Phonogrammarciv Austrian Academy of Sciences (Austria)
One of the most urgent preservation issues in audio-visual archiving is the decay of material based on cellulose acetate. The chemical deterioration process called vinegar syndrome is a widely investigated topic that is feared as a chemical reaction causing molecular chain scission, thereby degrading audio-visual media with a base of cellulose acetate. However, furthermore it seems that a second chemical deterioration process of plasticizer loss has been so far underestimated in the world of audio-visual archiving.

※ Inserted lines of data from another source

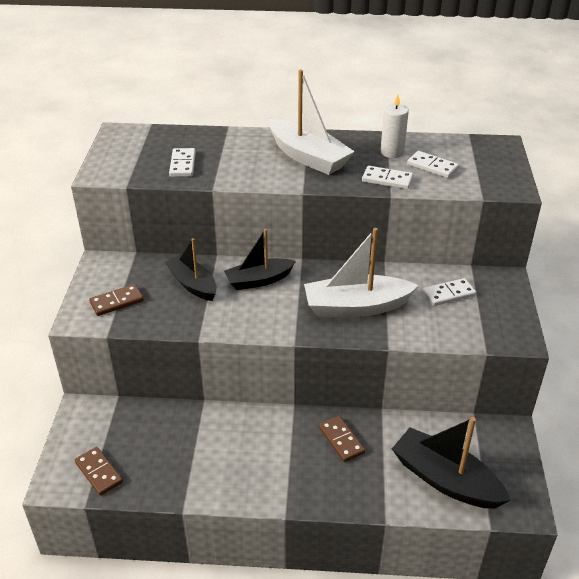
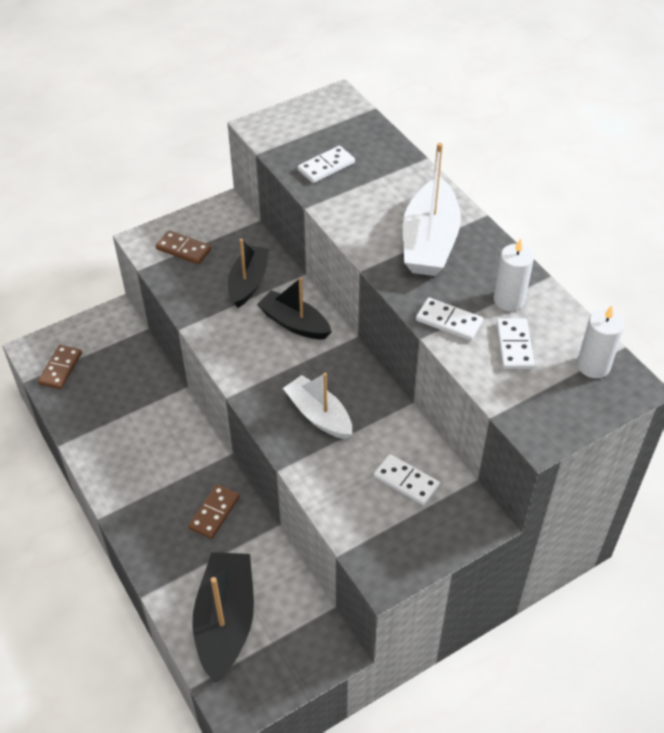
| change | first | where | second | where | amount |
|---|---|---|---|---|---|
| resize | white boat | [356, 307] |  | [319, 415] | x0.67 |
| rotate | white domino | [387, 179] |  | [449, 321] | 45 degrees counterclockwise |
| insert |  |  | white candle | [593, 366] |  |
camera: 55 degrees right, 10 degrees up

Based on such comprehension, together with the leading Austrian research institutions, a method to permanently refresh brittle acetate media has been developed and will be available for audio tapes and also cinematographic film material. The treatment is designed to (re-)gain material elasticity and therefore playability, enhance the digitisation process and quality due to higher physical flexibility of the material, reduce acidity in the material, refresh the carrier material in the sense of playability and long-time storability and optimise storage conditions in the long time.
The paper briefly describes the mechanisms of acetate degradation as well as related ageing phenomena in audio-visual carrier materials, focusing on some not so well known facts about the chemical deterioration processes involved. Possible solutions are discussed and the recently developed restoration and preservation process is outlined, as well as various methods to verify the restoration success. Finally results are presented, covering successfully restored audio as well as motion picture film.
Nadja Wallaszkovits studied musicology and audio engineering in Vienna and has been working as sound engineer for national and international recording companies. In 1998 she joined the Phonogrammarchiv where she manages the audio department as a specialist for audio restoration, rerecording and digital archiving. She is consultant for archival technology for national and international institutions and is guest lecturer at the University of Vienna and at the Universities of Applied Sciences in Berlin and Berne.
Recently she took over the management of the new research department of NOA GmbH, a Public Private Partnership collaboration dedicated to the restoration of acetate media.
Nadja Wallaszkovits is vice chair of the IASA Technical and Training & Education Committees, and is member of the AES Technical Committee.